▶ _Exercise_
Repeat all the records, precisely as given.

Start of Given data

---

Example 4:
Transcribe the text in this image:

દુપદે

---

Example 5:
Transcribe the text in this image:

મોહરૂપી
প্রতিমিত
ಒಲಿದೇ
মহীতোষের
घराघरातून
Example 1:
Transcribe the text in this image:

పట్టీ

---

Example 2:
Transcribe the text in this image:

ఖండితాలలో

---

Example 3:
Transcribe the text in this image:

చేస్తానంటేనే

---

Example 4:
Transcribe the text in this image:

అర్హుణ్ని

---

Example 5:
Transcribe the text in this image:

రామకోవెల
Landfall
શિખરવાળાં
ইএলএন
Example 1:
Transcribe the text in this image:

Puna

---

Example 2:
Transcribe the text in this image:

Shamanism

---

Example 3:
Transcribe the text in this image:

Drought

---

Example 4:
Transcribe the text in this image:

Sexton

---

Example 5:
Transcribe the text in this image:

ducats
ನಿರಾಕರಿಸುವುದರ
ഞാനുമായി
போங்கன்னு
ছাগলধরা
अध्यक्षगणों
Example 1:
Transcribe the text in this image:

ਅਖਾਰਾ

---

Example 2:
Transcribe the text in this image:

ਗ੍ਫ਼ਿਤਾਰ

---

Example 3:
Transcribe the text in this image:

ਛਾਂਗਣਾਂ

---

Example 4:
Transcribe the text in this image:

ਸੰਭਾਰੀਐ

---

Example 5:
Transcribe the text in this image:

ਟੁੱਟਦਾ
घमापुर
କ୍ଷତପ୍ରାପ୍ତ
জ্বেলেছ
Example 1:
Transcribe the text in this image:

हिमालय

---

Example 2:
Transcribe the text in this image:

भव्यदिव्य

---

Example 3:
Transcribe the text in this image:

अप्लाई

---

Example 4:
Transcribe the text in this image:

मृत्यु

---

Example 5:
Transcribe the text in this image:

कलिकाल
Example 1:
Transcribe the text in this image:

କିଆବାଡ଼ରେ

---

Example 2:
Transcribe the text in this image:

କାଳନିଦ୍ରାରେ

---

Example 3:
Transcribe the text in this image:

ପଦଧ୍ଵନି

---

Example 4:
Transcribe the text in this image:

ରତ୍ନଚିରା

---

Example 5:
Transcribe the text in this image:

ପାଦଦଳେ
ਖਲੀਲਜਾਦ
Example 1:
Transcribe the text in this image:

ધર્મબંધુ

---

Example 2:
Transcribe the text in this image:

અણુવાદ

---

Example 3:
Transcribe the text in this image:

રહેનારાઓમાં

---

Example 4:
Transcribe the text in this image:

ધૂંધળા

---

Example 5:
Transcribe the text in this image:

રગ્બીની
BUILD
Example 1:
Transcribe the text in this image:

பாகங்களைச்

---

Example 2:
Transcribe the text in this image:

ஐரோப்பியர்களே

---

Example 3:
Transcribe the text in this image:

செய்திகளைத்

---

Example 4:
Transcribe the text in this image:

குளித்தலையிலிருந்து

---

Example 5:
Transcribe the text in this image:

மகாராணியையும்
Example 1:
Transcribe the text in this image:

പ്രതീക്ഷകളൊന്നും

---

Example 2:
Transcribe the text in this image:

End of Given data

▶ _The completed task_
---

Example 4:
Transcribe the text in this image:

દુપદે

---

Example 5:
Transcribe the text in this image:

મોહરૂપી
প্রতিমিত
ಒಲಿದೇ
মহীতোষের
घराघरातून
Example 1:
Transcribe the text in this image:

పట్టీ

---

Example 2:
Transcribe the text in this image:

ఖండితాలలో

---

Example 3:
Transcribe the text in this image:

చేస్తానంటేనే

---

Example 4:
Transcribe the text in this image:

అర్హుణ్ని

---

Example 5:
Transcribe the text in this image:

రామకోవెల
Landfall
શિખરવાળાં
ইএলএন
Example 1:
Transcribe the text in this image:

Puna

---

Example 2:
Transcribe the text in this image:

Shamanism

---

Example 3:
Transcribe the text in this image:

Drought

---

Example 4:
Transcribe the text in this image:

Sexton

---

Example 5:
Transcribe the text in this image:

ducats
ನಿರಾಕರಿಸುವುದರ
ഞാനുമായി
போங்கன்னு
ছাগলধরা
अध्यक्षगणों
Example 1:
Transcribe the text in this image:

ਅਖਾਰਾ

---

Example 2:
Transcribe the text in this image:

ਗ੍ਫ਼ਿਤਾਰ

---

Example 3:
Transcribe the text in this image:

ਛਾਂਗਣਾਂ

---

Example 4:
Transcribe the text in this image:

ਸੰਭਾਰੀਐ

---

Example 5:
Transcribe the text in this image:

ਟੁੱਟਦਾ
घमापुर
କ୍ଷତପ୍ରାପ୍ତ
জ্বেলেছ
Example 1:
Transcribe the text in this image:

हिमालय

---

Example 2:
Transcribe the text in this image:

भव्यदिव्य

---

Example 3:
Transcribe the text in this image:

अप्लाई

---

Example 4:
Transcribe the text in this image:

मृत्यु

---

Example 5:
Transcribe the text in this image:

कलिकाल
Example 1:
Transcribe the text in this image:

କିଆବାଡ଼ରେ

---

Example 2:
Transcribe the text in this image:

କାଳନିଦ୍ରାରେ

---

Example 3:
Transcribe the text in this image:

ପଦଧ୍ଵନି

---

Example 4:
Transcribe the text in this image:

ରତ୍ନଚିରା

---

Example 5:
Transcribe the text in this image:

ପାଦଦଳେ
ਖਲੀਲਜਾਦ
Example 1:
Transcribe the text in this image:

ધર્મબંધુ

---

Example 2:
Transcribe the text in this image:

અણુવાદ

---

Example 3:
Transcribe the text in this image:

રહેનારાઓમાં

---

Example 4:
Transcribe the text in this image:

ધૂંધળા

---

Example 5:
Transcribe the text in this image:

રગ્બીની
BUILD
Example 1:
Transcribe the text in this image:

பாகங்களைச்

---

Example 2:
Transcribe the text in this image:

ஐரோப்பியர்களே

---

Example 3:
Transcribe the text in this image:

செய்திகளைத்

---

Example 4:
Transcribe the text in this image:

குளித்தலையிலிருந்து

---

Example 5:
Transcribe the text in this image:

மகாராணியையும்
Example 1:
Transcribe the text in this image:

പ്രതീക്ഷകളൊന്നും

---

Example 2:
Transcribe the text in this image:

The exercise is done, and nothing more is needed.